Aunque suele dar cierto pudor ver lo que han señalado otros. Esas esquinas dobladas que nos permiten adentrarnos en su intimidad. Hay incluso quien deja ciertas anotaciones en los márgenes o se olvida de algo en su interior, como una foto o una carta. Son detalles que nos permiten catalogar a las personas. También lo hacemos en función de si han utilizado un boli, un fosforito o un lápiz para subrayar. A lo mejor no se corresponde con la realidad, pero nosotros ya los habremos tachado de metódicos si utilizan regla o de nerviosos si resuelven con un triste asterisco. Yo también dejo mis marcas y me gusta descubrirlas al retomarlos un tiempo después. Al revisarlas siempre encuentro recuerdos del momento, flores secas o dibujos.

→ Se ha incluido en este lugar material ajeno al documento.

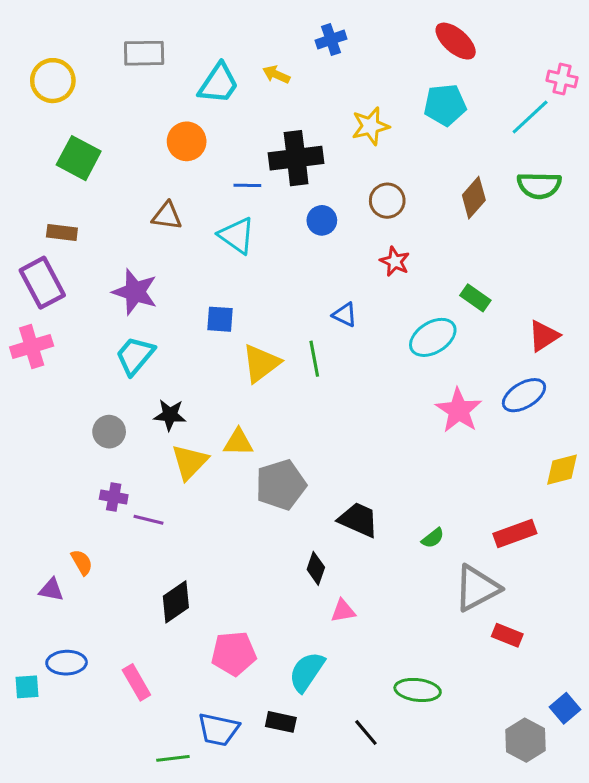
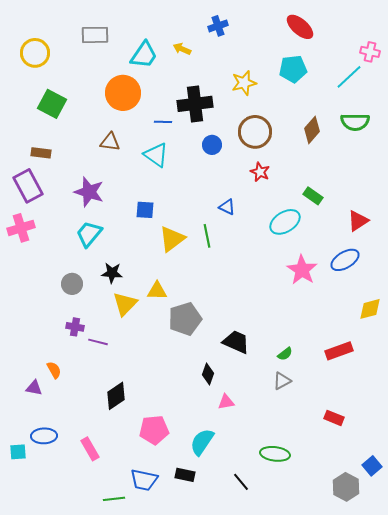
orange circle: (187, 141) -> (123, 93), size x1.4
brown circle: (387, 201) -> (255, 132), size x1.4
gray triangle: (477, 588) -> (282, 381), moved, size x0.6

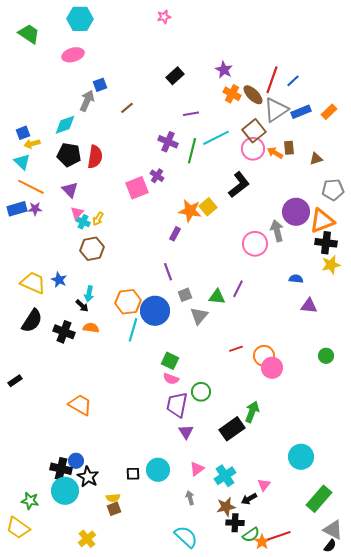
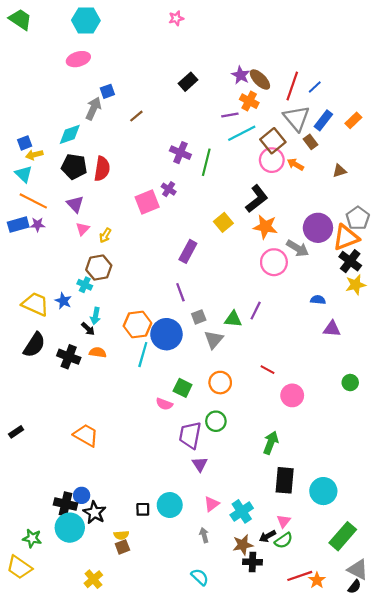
green trapezoid: (29, 34) -> (20, 19), moved
brown ellipse: (253, 95) -> (260, 80), moved
gray triangle: (276, 110) -> (296, 118), turned -36
blue rectangle: (301, 112) -> (323, 120), turned -30
purple line: (191, 114) -> (230, 115), moved
cyan line: (216, 138) -> (242, 133), moved
brown rectangle: (289, 148) -> (310, 142), moved, turned -32
gray pentagon: (333, 190) -> (358, 218), moved, turned -30
orange star: (190, 211) -> (265, 227), moved
cyan cross: (83, 222) -> (85, 285), moved
gray arrow: (277, 231) -> (298, 248), turned 135
purple rectangle: (175, 234) -> (188, 251), size x1.5
black cross: (326, 243) -> (350, 261), turned 30
red line: (236, 349) -> (267, 370), moved, turned 48
orange circle: (264, 356) -> (220, 383), moved
pink semicircle: (171, 379) -> (164, 404), moved
black rectangle: (15, 381) -> (16, 432), moved
black rectangle: (232, 429) -> (285, 480), moved, turned -50
green semicircle: (251, 535) -> (284, 540), moved
cyan semicircle: (186, 537) -> (200, 577), size x0.7
orange star: (262, 542) -> (317, 580), moved

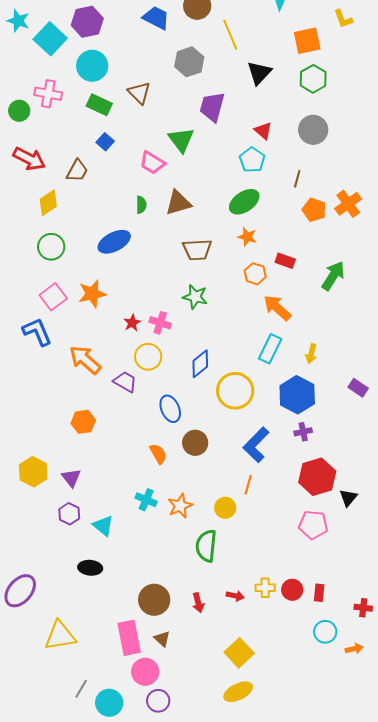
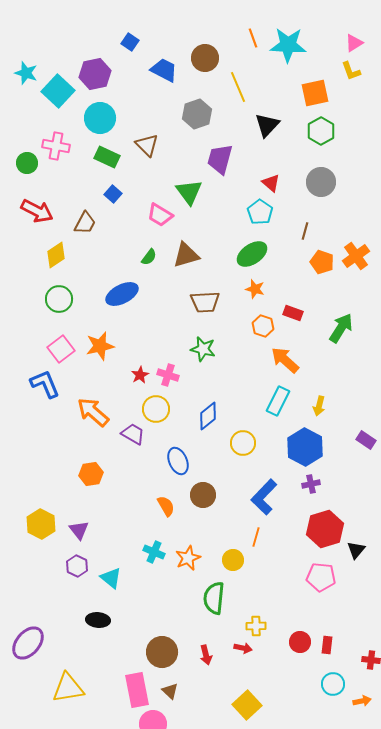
green semicircle: (141, 205) -> (149, 257), turned 36
yellow circle: (235, 391) -> (243, 443), size x0.7
yellow cross: (265, 588) -> (256, 626), moved

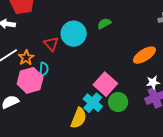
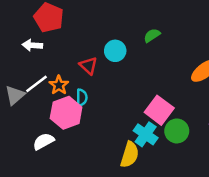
cyan circle: (74, 34) -> (115, 51), size x0.7

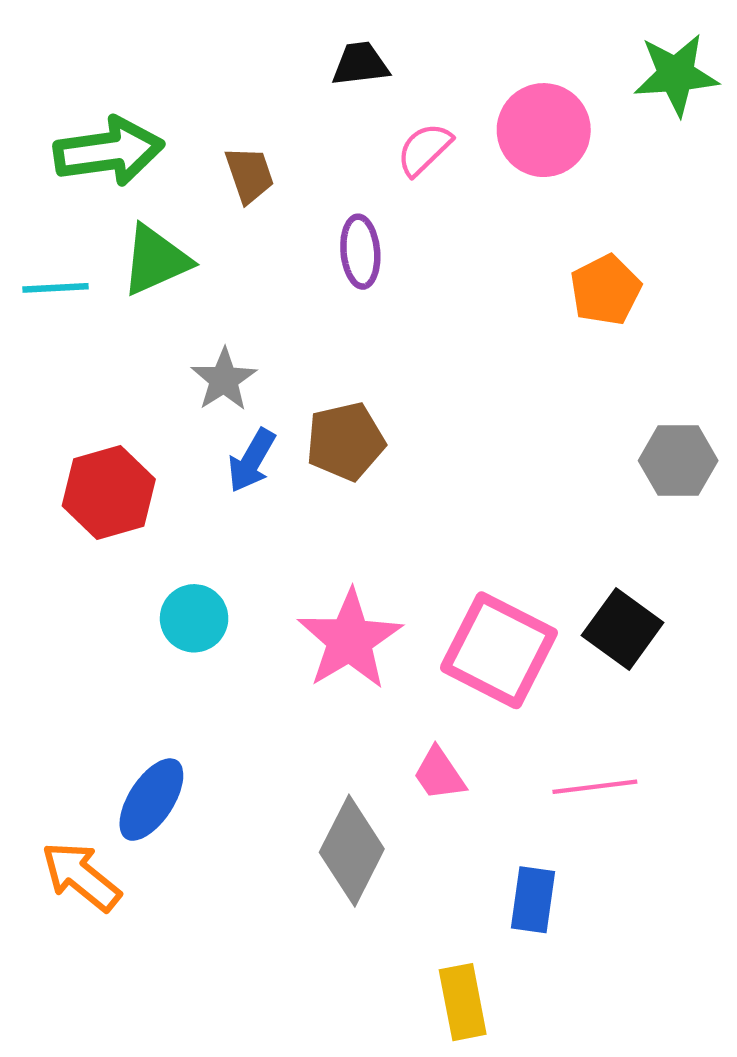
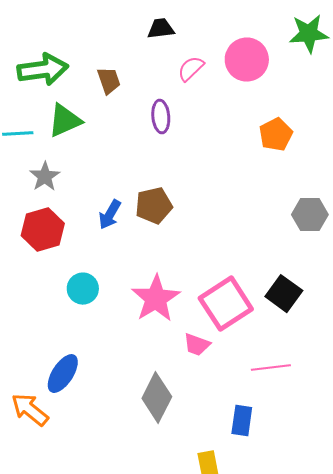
gray star: (224, 380) -> (45, 177), moved
pink square: (499, 650) -> (226, 304), turned 30
pink trapezoid: (439, 774) -> (197, 345), moved, turned -36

En definitiva, los libros son un consuelo y al dar con uno que me remueva, lo venero. Reconozco que hay algunos que me generan zozobra y me sugestionan de tal modo que paso días dentro de ellos. También están aquellos que he olvidado, pero que me dejaron una buena sensación. Es posible volver a ellos, pero tiene su peligro darse de bruces con el yo del pasado. No te reconoces. Los sentimientos van mutando y, como ocurre con la poesía, puedes regresar a un texto y sentirte identificado con algo completamente nuevo.
Lo que ayer era significativo, ahora pierde importancia. Habremos crecido o seremos más niños que nunca. ¿A quién no le gusta un libro de ilustraciones? ¿Quién sigue disfrutando con un cuento? No hay edades en los libros que nos unen y atrapan. Como decía Pennac: “Una lectura bien llevada salva de todo, incluido uno mismo”.